Amazon ‘prepares mass job cuts’ as sales slow

Amazon is preparing to cut thousands of office jobs amid slowing sales and concerns about an economic downturn, according to reports.

The reductions could affect roughly 3% of office staff at the e-commerce giant – or about 10,000 people – US media reported, citing anonymous sources.

The cuts are expected to affect divisions such as personal devices and e-commerce.

Amazon did not respond to a request for comment.

The company had already introduced a hiring freeze and halted some of its warehouse expansions, warning it had over-hired during the pandemic. It has also taken steps to shut some parts of its business, cancelling projects such as a personal delivery robot.

Last week, the company said that reducing expenses would be a focus in its annual review of business operations.

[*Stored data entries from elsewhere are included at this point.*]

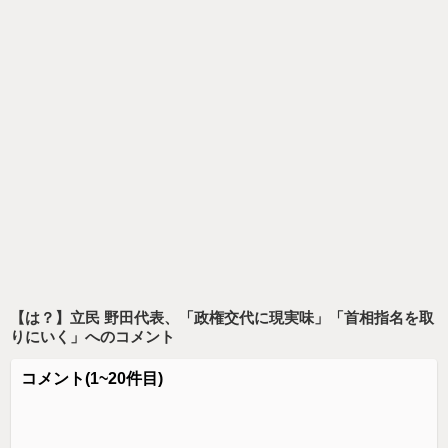
【は？】立民 野田代表、「政権交代に現実味」「首相指名を取
りにいく」
へのコメント
コメント
(1~20件目)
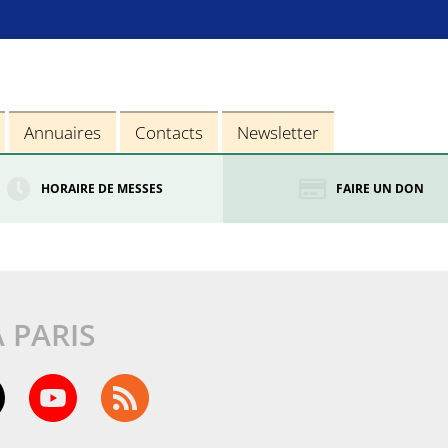
Annuaires
Contacts
Newsletter
HORAIRE DE MESSES
FAIRE UN DON
À PARIS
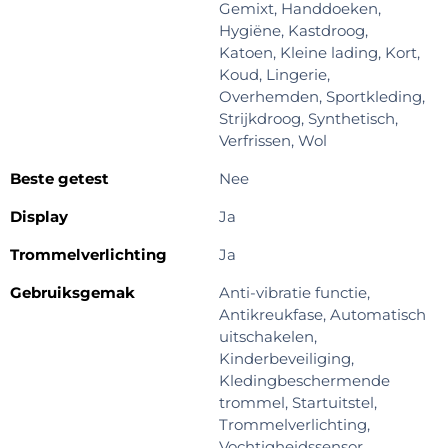
Gemixt, Handdoeken,
Hygiëne, Kastdroog,
Katoen, Kleine lading, Kort,
Koud, Lingerie,
Overhemden, Sportkleding,
Strijkdroog, Synthetisch,
Verfrissen, Wol
Beste getest
Nee
Display
Ja
Trommelverlichting
Ja
Gebruiksgemak
Anti-vibratie functie,
Antikreukfase, Automatisch
uitschakelen,
Kinderbeveiliging,
Kledingbeschermende
trommel, Startuitstel,
Trommelverlichting,
Vochtigheidssensor,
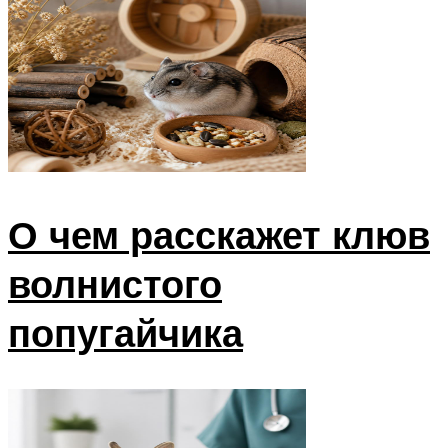
О чем расскажет клюв
волнистого
попугайчика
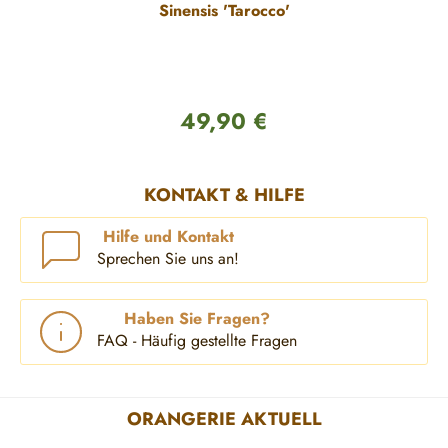
Sinensis 'Tarocco'
49,90 €
Regulärer Preis:
KONTAKT & HILFE
Hilfe und Kontakt
Sprechen Sie uns an!
Haben Sie Fragen?
FAQ - Häufig gestellte Fragen
ORANGERIE AKTUELL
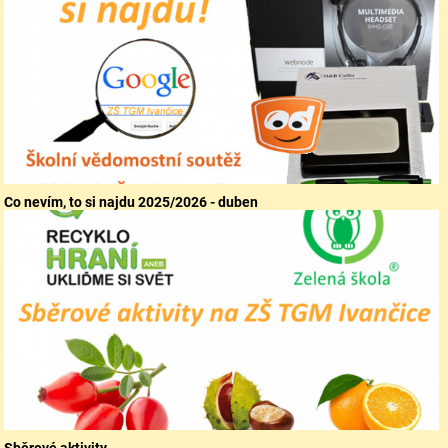
Co nevím, to si najdu 2025/2026 - duben
Sběrové aktivity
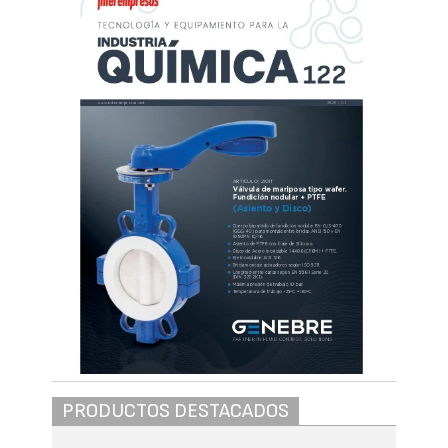
PRODUCTOS DESTACADOS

“As part of this year’s review, we’re of course taking into account the current macro-environment and considering opportunities to optimize costs,” the company said in a statement then.

The exact number of jobs that will be cut remains fluid, according to media reports.

Amazon has been grappling with a slowdown in online sales after business boomed during the pandemic.

Though overall revenue rose 15% in the most recent quarter, the firm has remained cautious about the outlook as the slowdown expands into other areas, including its cloud computing unit, Amazon Web Services, which has long powered its profits.

Founder Jeff Bezos, who has stepped down as chief executive but remains chairman of the board, has said on social media that it was a time to “batten down the hatches”.

Amazon joins a string of other tech companies that have announced job cuts, warning of a downturn in the economy. The list includes Meta, parent of Facebook, Instagram and WhatsApp, who also recently said it would cut 11,000 jobs – the biggest reduction in its history or roughly 13% of its workforce.

Overall US-based tech companies shed more than 28,000 jobs so far this year, more than double a year earlier according to a report by Challenger, Gray & Christmas, which tracks such announcements.